### What you should do
Print the records below exactly. Omit every picture.

### Data shown
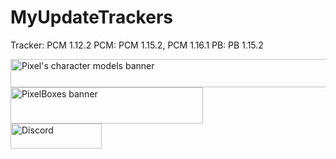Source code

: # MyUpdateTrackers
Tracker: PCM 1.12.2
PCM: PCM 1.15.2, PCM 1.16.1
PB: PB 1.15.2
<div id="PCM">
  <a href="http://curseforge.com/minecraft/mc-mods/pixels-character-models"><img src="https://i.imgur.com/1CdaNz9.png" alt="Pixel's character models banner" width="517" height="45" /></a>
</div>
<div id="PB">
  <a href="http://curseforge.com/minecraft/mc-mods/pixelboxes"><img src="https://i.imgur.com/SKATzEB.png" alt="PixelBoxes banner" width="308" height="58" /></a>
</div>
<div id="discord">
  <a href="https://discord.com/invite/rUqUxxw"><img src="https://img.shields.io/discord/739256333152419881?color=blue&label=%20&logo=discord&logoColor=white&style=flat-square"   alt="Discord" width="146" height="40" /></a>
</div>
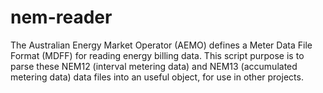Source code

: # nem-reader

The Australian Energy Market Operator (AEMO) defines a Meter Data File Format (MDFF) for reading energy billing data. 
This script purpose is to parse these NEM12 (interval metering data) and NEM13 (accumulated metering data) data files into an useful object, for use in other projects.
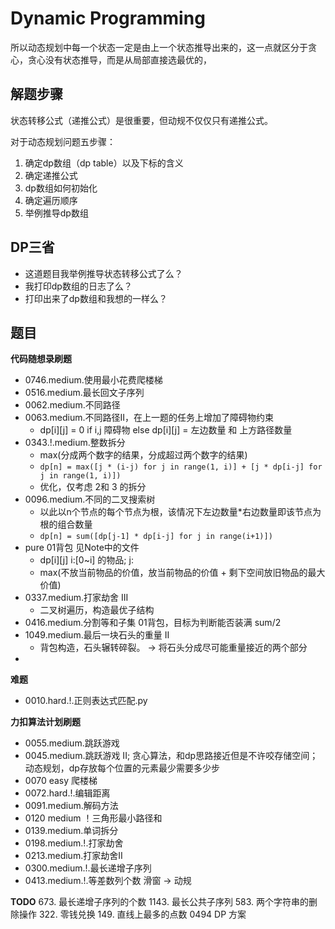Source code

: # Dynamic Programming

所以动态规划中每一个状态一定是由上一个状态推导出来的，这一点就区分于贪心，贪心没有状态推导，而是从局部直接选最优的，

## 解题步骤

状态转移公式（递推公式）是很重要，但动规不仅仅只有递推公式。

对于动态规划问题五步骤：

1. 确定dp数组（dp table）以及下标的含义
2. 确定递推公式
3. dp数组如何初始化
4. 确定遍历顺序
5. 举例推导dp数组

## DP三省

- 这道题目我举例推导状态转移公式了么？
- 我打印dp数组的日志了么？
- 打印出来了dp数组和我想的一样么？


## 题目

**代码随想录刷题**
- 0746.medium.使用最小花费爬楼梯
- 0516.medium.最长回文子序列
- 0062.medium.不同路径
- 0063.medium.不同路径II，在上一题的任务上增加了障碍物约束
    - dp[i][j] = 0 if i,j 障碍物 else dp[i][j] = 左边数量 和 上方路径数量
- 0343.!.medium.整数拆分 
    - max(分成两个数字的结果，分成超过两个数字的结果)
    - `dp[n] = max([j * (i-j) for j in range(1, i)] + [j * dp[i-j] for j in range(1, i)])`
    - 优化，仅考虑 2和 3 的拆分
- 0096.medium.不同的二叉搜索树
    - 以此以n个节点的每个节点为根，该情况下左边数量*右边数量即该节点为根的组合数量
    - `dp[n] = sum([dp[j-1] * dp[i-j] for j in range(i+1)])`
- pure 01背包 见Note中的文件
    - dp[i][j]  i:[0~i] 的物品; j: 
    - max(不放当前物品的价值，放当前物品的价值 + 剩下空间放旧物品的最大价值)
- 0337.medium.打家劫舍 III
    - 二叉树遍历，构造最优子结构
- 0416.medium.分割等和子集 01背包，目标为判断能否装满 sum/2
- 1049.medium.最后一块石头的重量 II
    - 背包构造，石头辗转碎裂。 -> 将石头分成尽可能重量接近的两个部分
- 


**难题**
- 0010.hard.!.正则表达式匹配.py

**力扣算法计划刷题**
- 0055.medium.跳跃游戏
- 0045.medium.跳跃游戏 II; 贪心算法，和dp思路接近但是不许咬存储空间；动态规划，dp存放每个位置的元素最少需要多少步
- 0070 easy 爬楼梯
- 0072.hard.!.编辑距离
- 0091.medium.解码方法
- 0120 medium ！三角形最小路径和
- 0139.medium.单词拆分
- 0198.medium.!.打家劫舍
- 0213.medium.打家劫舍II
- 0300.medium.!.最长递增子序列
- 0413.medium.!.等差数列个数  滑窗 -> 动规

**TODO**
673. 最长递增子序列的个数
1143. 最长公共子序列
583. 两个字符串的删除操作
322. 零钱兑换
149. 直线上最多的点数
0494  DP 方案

### Result below
Source code

: # MyUpdateTrackers
Tracker: PCM 1.12.2
PCM: PCM 1.15.2, PCM 1.16.1
PB: PB 1.15.2
<div id="PCM">
  <a href="http://curseforge.com/minecraft/mc-mods/pixels-character-models"><img src="https://i.imgur.com/1CdaNz9.png" alt="Pixel's character models banner" width="517" height="45" /></a>
</div>
<div id="PB">
  <a href="http://curseforge.com/minecraft/mc-mods/pixelboxes"><img src="https://i.imgur.com/SKATzEB.png" alt="PixelBoxes banner" width="308" height="58" /></a>
</div>
<div id="discord">
  <a href="https://discord.com/invite/rUqUxxw"><img src="https://img.shields.io/discord/739256333152419881?color=blue&label=%20&logo=discord&logoColor=white&style=flat-square"   alt="Discord" width="146" height="40" /></a>
</div>
Source code

: # nem-reader

The Australian Energy Market Operator (AEMO) defines a Meter Data File Format (MDFF) for reading energy billing data. 
This script purpose is to parse these NEM12 (interval metering data) and NEM13 (accumulated metering data) data files into an useful object, for use in other projects.
Source code

: # Dynamic Programming

所以动态规划中每一个状态一定是由上一个状态推导出来的，这一点就区分于贪心，贪心没有状态推导，而是从局部直接选最优的，

## 解题步骤

状态转移公式（递推公式）是很重要，但动规不仅仅只有递推公式。

对于动态规划问题五步骤：

1. 确定dp数组（dp table）以及下标的含义
2. 确定递推公式
3. dp数组如何初始化
4. 确定遍历顺序
5. 举例推导dp数组

## DP三省

- 这道题目我举例推导状态转移公式了么？
- 我打印dp数组的日志了么？
- 打印出来了dp数组和我想的一样么？


## 题目

**代码随想录刷题**
- 0746.medium.使用最小花费爬楼梯
- 0516.medium.最长回文子序列
- 0062.medium.不同路径
- 0063.medium.不同路径II，在上一题的任务上增加了障碍物约束
    - dp[i][j] = 0 if i,j 障碍物 else dp[i][j] = 左边数量 和 上方路径数量
- 0343.!.medium.整数拆分 
    - max(分成两个数字的结果，分成超过两个数字的结果)
    - `dp[n] = max([j * (i-j) for j in range(1, i)] + [j * dp[i-j] for j in range(1, i)])`
    - 优化，仅考虑 2和 3 的拆分
- 0096.medium.不同的二叉搜索树
    - 以此以n个节点的每个节点为根，该情况下左边数量*右边数量即该节点为根的组合数量
    - `dp[n] = sum([dp[j-1] * dp[i-j] for j in range(i+1)])`
- pure 01背包 见Note中的文件
    - dp[i][j]  i:[0~i] 的物品; j: 
    - max(不放当前物品的价值，放当前物品的价值 + 剩下空间放旧物品的最大价值)
- 0337.medium.打家劫舍 III
    - 二叉树遍历，构造最优子结构
- 0416.medium.分割等和子集 01背包，目标为判断能否装满 sum/2
- 1049.medium.最后一块石头的重量 II
    - 背包构造，石头辗转碎裂。 -> 将石头分成尽可能重量接近的两个部分
- 


**难题**
- 0010.hard.!.正则表达式匹配.py

**力扣算法计划刷题**
- 0055.medium.跳跃游戏
- 0045.medium.跳跃游戏 II; 贪心算法，和dp思路接近但是不许咬存储空间；动态规划，dp存放每个位置的元素最少需要多少步
- 0070 easy 爬楼梯
- 0072.hard.!.编辑距离
- 0091.medium.解码方法
- 0120 medium ！三角形最小路径和
- 0139.medium.单词拆分
- 0198.medium.!.打家劫舍
- 0213.medium.打家劫舍II
- 0300.medium.!.最长递增子序列
- 0413.medium.!.等差数列个数  滑窗 -> 动规

**TODO**
673. 最长递增子序列的个数
1143. 最长公共子序列
583. 两个字符串的删除操作
322. 零钱兑换
149. 直线上最多的点数
0494  DP 方案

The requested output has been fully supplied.